### TASK TO COMPLETE
Output the lines between the lines holding "Söndagsångest" and "DIVULGUE AQUI", inclusive, exactly as they appear below.

(Transcribed page contents)
_ _ _

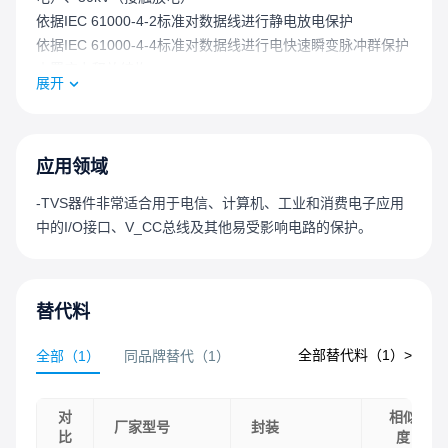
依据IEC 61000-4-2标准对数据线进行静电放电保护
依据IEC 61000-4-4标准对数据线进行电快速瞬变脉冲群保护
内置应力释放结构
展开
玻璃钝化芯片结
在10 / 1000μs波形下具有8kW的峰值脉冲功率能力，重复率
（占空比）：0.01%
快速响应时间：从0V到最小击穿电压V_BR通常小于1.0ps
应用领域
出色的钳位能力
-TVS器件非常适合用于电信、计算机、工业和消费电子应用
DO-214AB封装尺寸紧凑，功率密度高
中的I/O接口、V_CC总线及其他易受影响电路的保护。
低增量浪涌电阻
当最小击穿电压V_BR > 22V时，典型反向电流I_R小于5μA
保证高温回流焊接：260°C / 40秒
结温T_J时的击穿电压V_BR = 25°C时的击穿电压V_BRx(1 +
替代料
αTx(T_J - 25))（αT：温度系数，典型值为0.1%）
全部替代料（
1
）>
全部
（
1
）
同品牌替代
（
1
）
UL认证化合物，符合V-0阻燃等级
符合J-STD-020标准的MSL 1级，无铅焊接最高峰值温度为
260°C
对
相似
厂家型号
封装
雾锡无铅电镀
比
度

_ _ _

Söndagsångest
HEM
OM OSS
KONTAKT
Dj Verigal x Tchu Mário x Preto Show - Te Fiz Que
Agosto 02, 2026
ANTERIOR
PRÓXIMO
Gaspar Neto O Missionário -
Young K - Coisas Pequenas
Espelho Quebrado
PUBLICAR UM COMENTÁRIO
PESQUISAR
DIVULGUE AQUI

_ _ _

### SOLUTION FOR THIS EXERCISE
Söndagsångest
HEM
OM OSS
KONTAKT
Dj Verigal x Tchu Mário x Preto Show - Te Fiz Que
Agosto 02, 2026
ANTERIOR
PRÓXIMO
Gaspar Neto O Missionário -
Young K - Coisas Pequenas
Espelho Quebrado
PUBLICAR UM COMENTÁRIO
PESQUISAR
DIVULGUE AQUI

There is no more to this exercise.